Capítulo 110

Marie corre lo más deprisa que puede por los sótanos. Resbala varias veces sobre el suelo mojado y sigue en pie solo gracias a la mano del sacerdote, que le sujeta el brazo. Han recorrido más de cuatrocientos metros entre tinieblas y ahora la joven está convencida de que las religiosas han renunciado a perseguirlos. Sin aliento, trata de ir más despacio dejándose tirar del brazo, pero el padre Carzo la obliga a mantener el mismo ritmo.

—No se le ocurra detenerse.

En ese momento, Parks oye un lejano chasquido de sandalias. El sacerdote aumenta la velocidad.

—¡Corra! ¡Corra tan deprisa como pueda!

Aguzando el oído a través de los silbidos de su respiración, Parks capta el rumor que acompaña el ruido de las sandalias. Gritos y gruñidos. Las recoletas se acercan. ¿Cómo pueden unas viejas religiosas correr tan deprisa? «No corren. Galopan».

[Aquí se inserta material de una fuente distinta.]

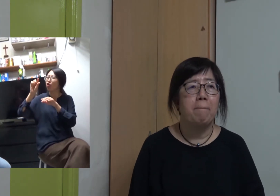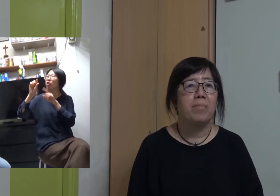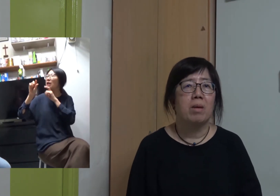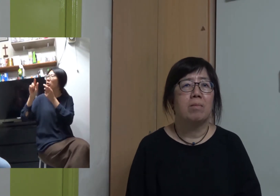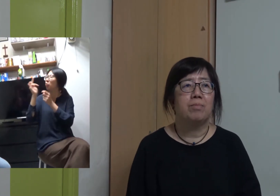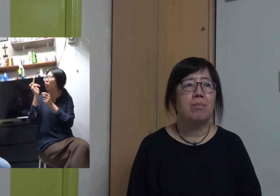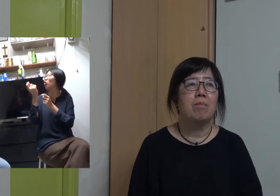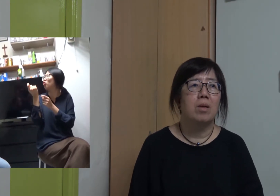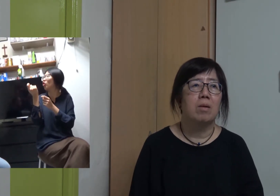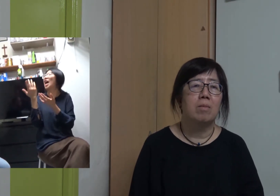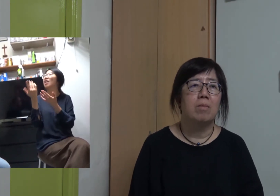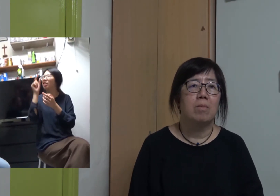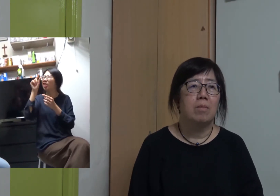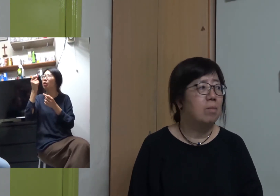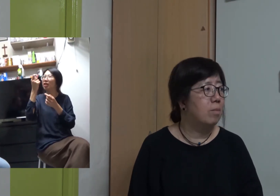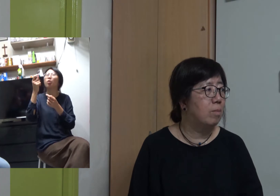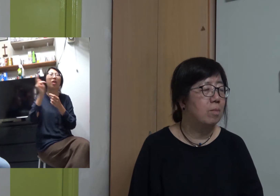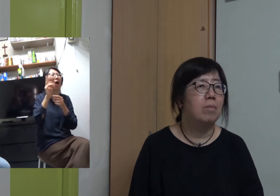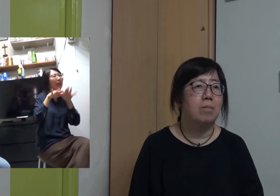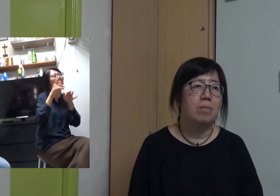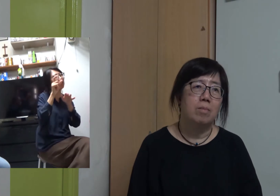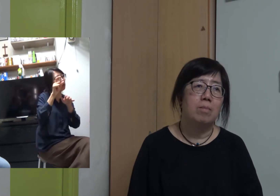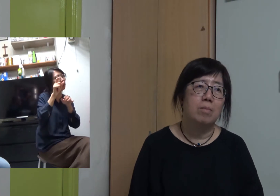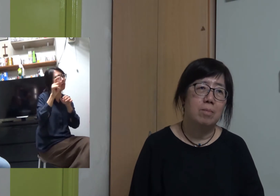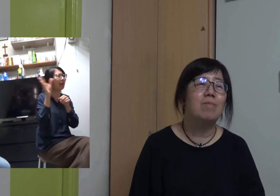maybe moderate or weak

La voz de Carzo retumba de nuevo en las tinieblas.

—¡No, Marie! ¡No se le ocurra volverse!

Demasiado tarde. Como una niña perseguida por un monstruo, no ha podido evitarlo. Y lo que ve está a punto de dejarla paralizada. Antorchas. Viejas cosas con cuerpos retorcidos galopando a cuatro patas a una velocidad inaudita y profiriendo gruñidos de animal. A la cabeza de esa jauría, la madre Abigaïl salta profiriendo ladridos de cólera. Esa visión arranca a Marie un sollozo de terror.

Distingue una luz gris a lo lejos. El corazón se le acelera. La salida del sótano se recorta en la blancura del amanecer. Entonces echa a correr lo más deprisa que puede concentrándose para no oír los aullidos de las recoletas que se acercan. Pero las cosas que galopan por el sótano callan de golpe. Sus sandalias continúan restallando, pero ellas ya no ladran, reservan el aliento para dar alcance a sus presas antes de la salida del túnel.

Abigaïl ha acelerado de pronto y se ha despegado de la jauría. Parks oye cómo entrechocan sus mandíbulas unos metros detrás de ella. Entonces, como una niña extenuada, siente que las fuerzas la abandonan. Tiene ganas de dejar de correr y arrodillarse en el suelo. El padre Carzo la obliga a continuar.

—Aguante, Marie, ya casi hemos llegado.

La salida está a treinta metros escasos. La joven ya no siente la mordedura de los calambres que agarrotan sus piernas ni el ácido que satura sus músculos. Corre pisando los talones al sacerdote y respirando por la boca como una velocista.

A medida que las tinieblas se aclaran, los gruñidos de la madre superiora se transforman en aullidos de rabia y luego en chillidos de terror. Los restallidos de las sandalias se espacian y dejan paso a un clamor cuyo eco llena el sótano mientras Parks y el padre Carzo salen por fin al aire libre.

El alba tiñe de rojo las montañas cargadas de nieve. La tormenta ha pasado. Ladridos rabiosos y gritos de dolor resuenan en el túnel. Mientras, hundiendo las botas en la nieve, baja con el sacerdote la pendiente que conduce al aparcamiento, Parks tiene la impresión de que las recoletas están devorándose las unas a las otras.